The trade deficit widened further in the first quarter, acting as a brake on growth for the sixth consecutive quarter. Imports climbed by 14.7 percent, more than offsetting a 7.0 percent increase in exports. This boosted the trade gap by $42.1 billion in real terms to $663.2 billion and shaved 1.5 percentage points off the first-quarter advance in real GDP. The strong performance of the U.S. economy compared to its major trading partners is partly responsible for the growing deficit.
Inflation has shaded higher over the past year, boosted in part by rising oil prices. The consumer price index rose by 3.1 percent over the year ending in March, up from a 1.7 percent increase in the year-earlier period. Core inflation has also accelerated modestly but remains contained at 2.3 percent.
The rise in energy prices has affected the U.S. economy in other dimensions as well. The one-month futures price of West Texas Intermediate crude oil spiked to a new monthly high of $54.63 per barrel in March, up more than $6.50 from the prior month's average, and on the first day of April soared to a record $57.27 per barrel. Retail gasoline prices averaged close to $2.25 per gallon in April, an all-time high that exceeded year-ago levels by about 45 cents. By cutting into real wages, weighing on consumer confidence, and heightening business uncertainty, energy prices have exerted a drag on economic activity that became visible at the end of the first quarter. So far, the economy has shown considerable resilience in the face of an approximate doubling of oil prices over the past 2-1/2 years but some tempering of growth is consistent with both modeling results and past experience.
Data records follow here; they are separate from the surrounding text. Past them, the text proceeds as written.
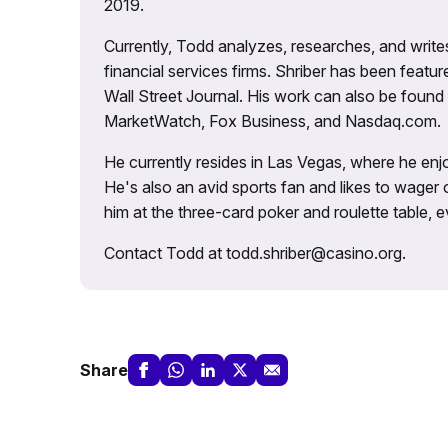
2019.
Currently, Todd analyzes, researches, and writ
financial services firms. Shriber has been fea
Wall Street Journal. His work can also be foun
MarketWatch, Fox Business, and Nasdaq.com.
He currently resides in Las Vegas, where he enjo
He's also an avid sports fan and likes to wager 
him at the three-card poker and roulette table,
Contact Todd at todd.shriber@casino.org.
Share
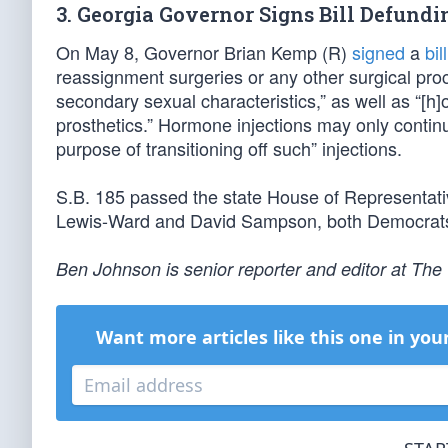
3. Georgia Governor Signs Bill Defund
On May 8, Governor Brian Kemp (R)
signed
a
bill
reassignment surgeries or any other surgical proc
secondary sexual characteristics,” as well as “[
prosthetics.” Hormone injections may only continu
purpose of transitioning off such” injections.
S.B. 185 passed the state House of Representat
Lewis-Ward and David Sampson, both Democrats
Ben Johnson is senior reporter and editor at Th
Want more articles like this one in you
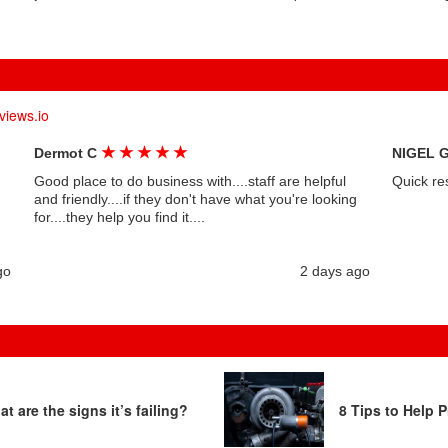
views.io
★
★
★
★
★
Dermot C
NIGEL 
Good place to do business with....staff are helpful
Quick re
and friendly....if they don't have what you're looking
for....they help you find it....
go
2 days ago
t are the signs it’s failing?
8 Tips to Help P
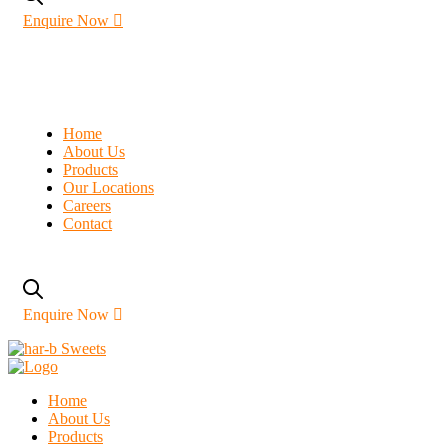
Enquire Now
Home
About Us
Products
Our Locations
Careers
Contact
Enquire Now
Home
About Us
Products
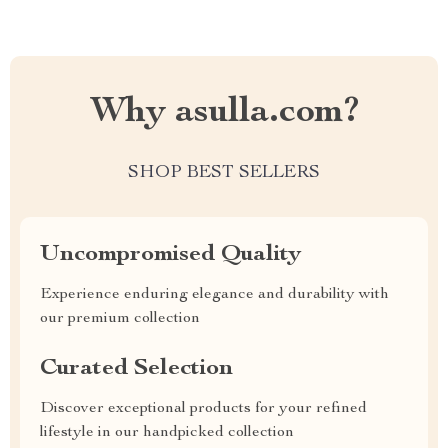
Why asulla.com?
SHOP BEST SELLERS
Uncompromised Quality
Experience enduring elegance and durability with
our premium collection
Curated Selection
Discover exceptional products for your refined
lifestyle in our handpicked collection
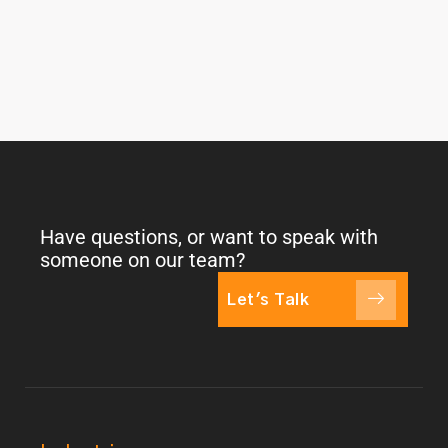
Have questions, or want to speak with
someone on our team?
Let's Talk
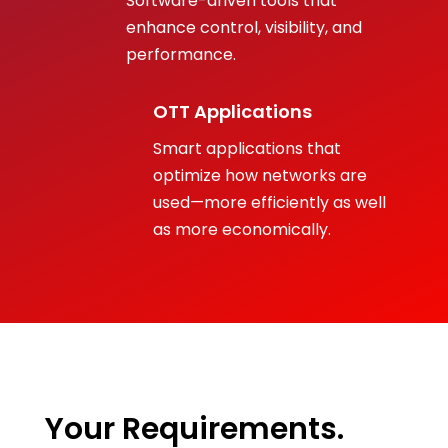
Software-driven tools that
enhance control, visibility, and
performance.
OTT Applications
Smart applications that
optimize how networks are
used—more efficiently as well
as more economically.
Your Requirements.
Persistently high fuel prices highlight the need to implement the Administration's proposals to bolster domestic energy supplies and adopt technologies to use energy more efficiently, particularly in light of the rise in energy demand from the developing world. Strong growth in consumption among emerging economies is one of the factors that is putting considerable upward pressure on energy prices. It is therefore imperative that we assist rapidly growing countries like China and India in developing cleaner, more efficient technologies to reduce their own demand. By sharing our knowledge, we will contribute to the conservation of energy resources, helping to restrain prices and preserve the environment.
Unless oil prices surge sharply higher, the economy appears well-equipped to weather any loss in momentum we may be experiencing currently. The unemployment rate is low, inflation remains contained, and productivity continues to rise. The strength of these underlying fundamentals suggests that the economy is poised to grow at a healthy rate for the remainder of the year.